**Activity:**
Up to and including the line with "TODO: We need", return every line from the start of the entries below exactly.

(Dataset entries)

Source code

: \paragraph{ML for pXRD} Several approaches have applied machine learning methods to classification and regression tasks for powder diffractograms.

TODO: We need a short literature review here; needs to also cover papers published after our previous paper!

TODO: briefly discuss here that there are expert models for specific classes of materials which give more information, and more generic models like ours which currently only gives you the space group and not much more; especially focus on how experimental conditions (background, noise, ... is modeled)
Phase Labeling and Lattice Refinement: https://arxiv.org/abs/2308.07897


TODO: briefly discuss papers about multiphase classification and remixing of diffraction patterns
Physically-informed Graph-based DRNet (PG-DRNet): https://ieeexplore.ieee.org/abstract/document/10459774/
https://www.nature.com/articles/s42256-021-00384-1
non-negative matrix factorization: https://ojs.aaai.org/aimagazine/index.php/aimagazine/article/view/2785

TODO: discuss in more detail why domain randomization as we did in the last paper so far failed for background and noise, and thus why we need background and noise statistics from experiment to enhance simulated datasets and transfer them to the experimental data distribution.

**Solution:**
Source code

: \paragraph{ML for pXRD} Several approaches have applied machine learning methods to classification and regression tasks for powder diffractograms.

TODO: We need a short literature review here; needs to also cover papers published after our previous paper!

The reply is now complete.